Voici le code utilisé :


import requests
processed_data = []

def snaplogic_init():
     return None

def snaplogic_process(input_doc):
     global processed_data
     processed_data.append(input_doc)
     return None

def snaplogic_final():
     ODOO_URL = "url_odoo"
     DB_NAME = "db_name"
     USERNAME = "adm"
     PASSWORD = "mpd"
     session = requests.Session()
     auth_payload = {
       "jsonrpc": "2.0",
       "params": {
          "db": DB_NAME,
          "login": USERNAME,
          "password": PASSWORD
       }
     }

     auth_response = session.post(f"{ODOO_URL}/web/session/authenticate", json=auth_payload)
     response_json = auth_response.json()

     if auth_response.status_code == 200 and "result" in response_json:
       session_cookie = session.cookies.get_dict()

       response = session.post(f"{ODOO_URL}", json=processed_data)

     return response.json()

Données en cache : un piège lors de la prévisualisation

Un piège fréquent lors du développement est le cache des prévisualisations. En effet, en mode « preview », SnapLogic garde souvent en mémoire les anciens résultats, surtout si on ne relance pas l’exécution complète. On peut alors voir des données obsolètes, ce qui complique le debug. Pour éviter cela, il faut vider le cache (un raccourci peu intuitif : Ctrl + bouton validation) ou lancer une exécution complète.

Déboguer dans SnapLogic : entre Snap rouge et montagnes de logs

Le débogage peut vite devenir complexe avec des pipelines nombreux et riches en traitements parallèles ou scripts. L’interface signale les Snaps en erreur, ce qui aide à localiser le problème, mais il faut souvent consulter les logs pour comprendre l’origine. Avec de gros volumes, isoler un cas précis est difficile et relancer tout le pipeline ralentit le processus. Pour être efficace, mieux vaut segmenter les pipelines en sous-parties simples et exploiter au maximum les outils de la plateforme.

L’intelligence artificielle, alliée précieuse… avec prudence

J’ai souvent fait appel à l’IA pour débloquer des situations ou obtenir des pistes sur SnapLogic. Elle est utile pour générer des exemples ou comprendre certains concepts. Toutefois, j’ai vite constaté ses limites, surtout dans un écosystème avec peu de communauté active. Les réponses restent parfois trop générales ou inexactes. Certains Snaps suggérés n’existent pas ou ne sont pas compatibles selon la version. J’ai donc appris à toujours recouper, tester, et adapter les propositions. L’IA reste un bon point de départ, mais rien ne remplace l’expérimentation et une connaissance fine de la plateforme.

Conclusion

SnapLogic facilite l’intégration entre systèmes grâce à une interface visuelle et des connecteurs prêts à l’emploi.
Accessible, oui — mais attention à ses subtilités.

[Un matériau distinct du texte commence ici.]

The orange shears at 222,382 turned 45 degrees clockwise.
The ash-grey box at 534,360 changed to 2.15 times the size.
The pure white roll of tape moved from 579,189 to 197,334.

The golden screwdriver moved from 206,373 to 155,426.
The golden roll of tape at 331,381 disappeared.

Même sans composants parallèles, l’ordre d’exécution n’est pas toujours garanti. Par exemple, insérer des données puis les relire immédiatement peut provoquer des erreurs si l’insertion n’est pas encore terminée. Ce comportement surprend souvent, même dans un pipeline linéaire.

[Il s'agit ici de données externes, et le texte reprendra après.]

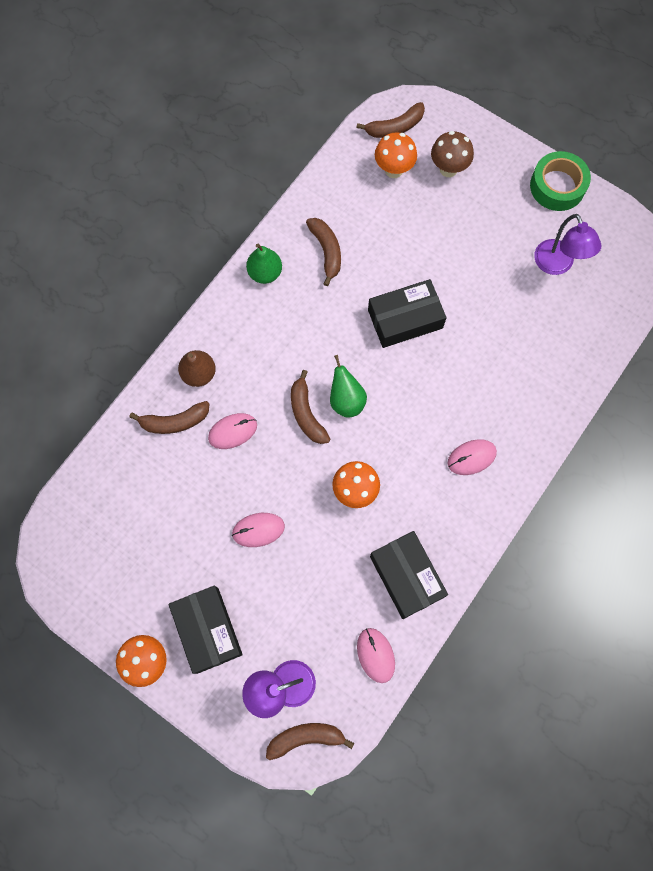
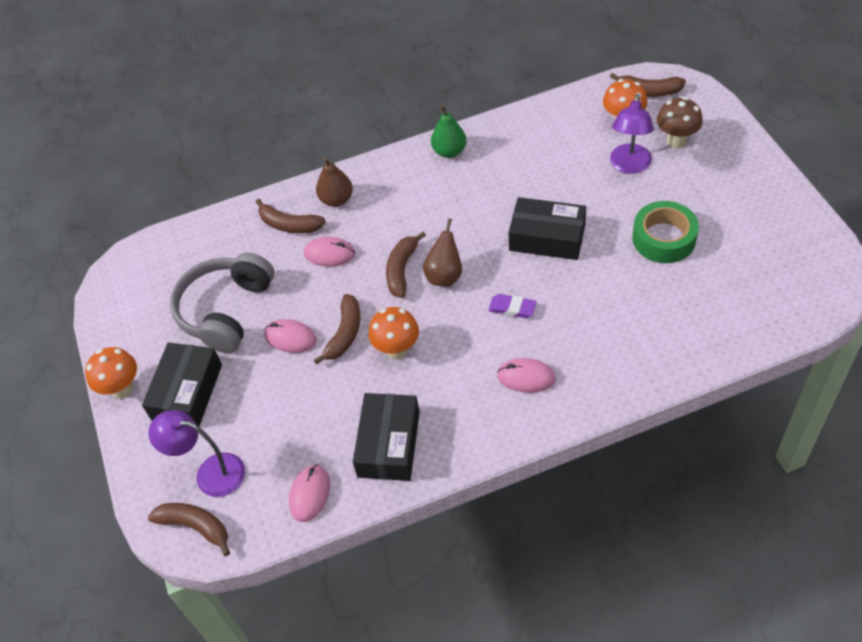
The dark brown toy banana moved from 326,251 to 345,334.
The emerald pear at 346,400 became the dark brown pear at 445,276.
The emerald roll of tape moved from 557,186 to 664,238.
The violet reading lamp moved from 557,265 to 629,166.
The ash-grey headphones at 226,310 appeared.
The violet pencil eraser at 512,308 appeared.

Les scripts (comme en Python) apportent souplesse et contrôle, mais demandent une vraie maîtrise. L’IA peut aider, mais ses suggestions doivent toujours être testées et validées.

Les bonnes pratiques classiques restent utiles, mais SnapLogic a ses propres règles. Le comprendre, c’est éviter les pièges et tirer le meilleur de sa flexibilité.